Cette distinction révèle la nature profonde des résistances : non pas musicales, mais visuelles et morales. Un hautbois, une clarinette, un cor impliquent des positions corporelles jugées « indécentes » pour les femmes. La flûte traversière, grâce à la position oblique qu’elle impose, échappait à cette réprobation.

1822 : l’accès aux concours de composition instrumentale

Dès 1822, les demoiselles eurent la possibilité d’accéder aux épreuves de composition instrumentale du plus haut niveau. Mais elles furent très peu nombreuses à les solliciter. Dans ce domaine, certaines réussites féminines surpassèrent les résultats masculins, sans donner pour autant les fruits attendus.

Le Conservatoire n’était d’ailleurs pas la voie obligatoire pour se former : Berlioz, malgré l’opposition farouche de sa famille à sa vocation, y devint un tardif et très bref étudiant-auditeur, sans y avoir obtenu aucune récompense — il avait pourtant décroché le Grand Prix de Rome, lequel n’était pas décerné par cette institution. Ce concours où les femmes n’auront pas accès avant le XXe siècle.

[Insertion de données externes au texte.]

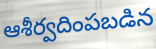
ఆశీర్వదింపబడిన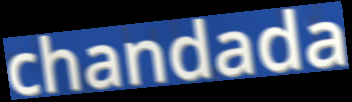
chandada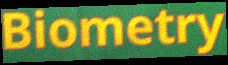
BiometryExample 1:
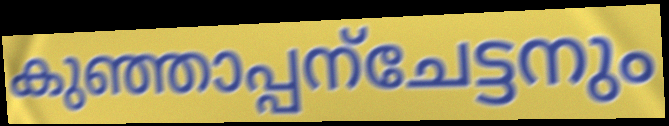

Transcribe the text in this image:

കുഞ്ഞാപ്പന്ചേട്ടനും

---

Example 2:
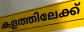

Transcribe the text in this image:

കളത്തിലേക്ക്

Toutefois, les femmes formées au Conservatoire ou en dehors eurent la possibilité de présenter au public des œuvres instrumentales ou vocales d’importance, voire des opéras. Plus de 550 compositrices publièrent leurs œuvres entre 1800 et 1900.

La question du professorat féminin

La présence des femmes comme professeurs au Conservatoire fut longtemps limitée et inégale. Louise Farrenc (1804–1875) incarne le cas paradigmatique : nommée professeure de piano en 1842, elle dut attendre de nombreuses années pour obtenir un salaire égal à celui de ses collègues masculins de même rang.

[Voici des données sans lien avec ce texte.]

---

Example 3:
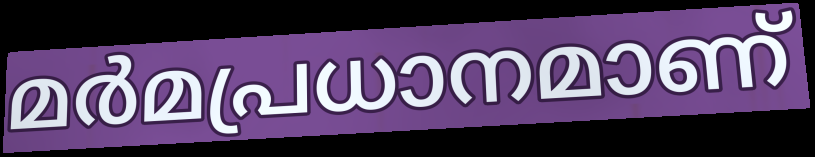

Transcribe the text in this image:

മർമപ്രധാനമാണ്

Les représentations iconographiques, les articles de presse, et autres témoignages de l’époque sont, tantôt très acerbes, tantôt très flatteurs vis-à-vis de certaines compositrices ou autres contributrices à l’Art — souvent en fonction de la fortune des intéressées.

Vers 1950, dans les écoles primaires et collèges de l’Éducation nationale, ce sera l’inverse : les hommes ne pourront professer dans les classes de jeunes filles — un signe des temps et des mœurs.

L’évolution progressive du XXe siècle

La seconde moitié du XXe siècle voit une mutation profonde. Des femmes intègrent progressivement les classes de composition et obtiennent des postes d’enseignement. Betsy Jolas succède à Messiaen à la classe d’analyse du Conservatoire en 1975 — une nomination historique.

Le Conservatoire national supérieur de musique et de danse de Paris d’aujourd’hui compte des professeures dans toutes les disciplines et forme des compositrices sur le même pied que leurs confrères. L’égalité formelle est acquise — même si des inégalités de représentation persistent dans les postes de direction et les commandes institutionnelles.

Cette évolution, sur 200 ans, est l’histoire d’une lente conquête — notre guide encyclopédique la retrace dans le détail — jamais linéaire, toujours contestée, mais irréversible dans le long terme. Le Conservatoire, qui fut pendant un siècle et demi un espace d’inégalité institutionnalisée, est devenu un espace où l’excellence musicale peut, théoriquement, s’exprimer indépendamment du genre.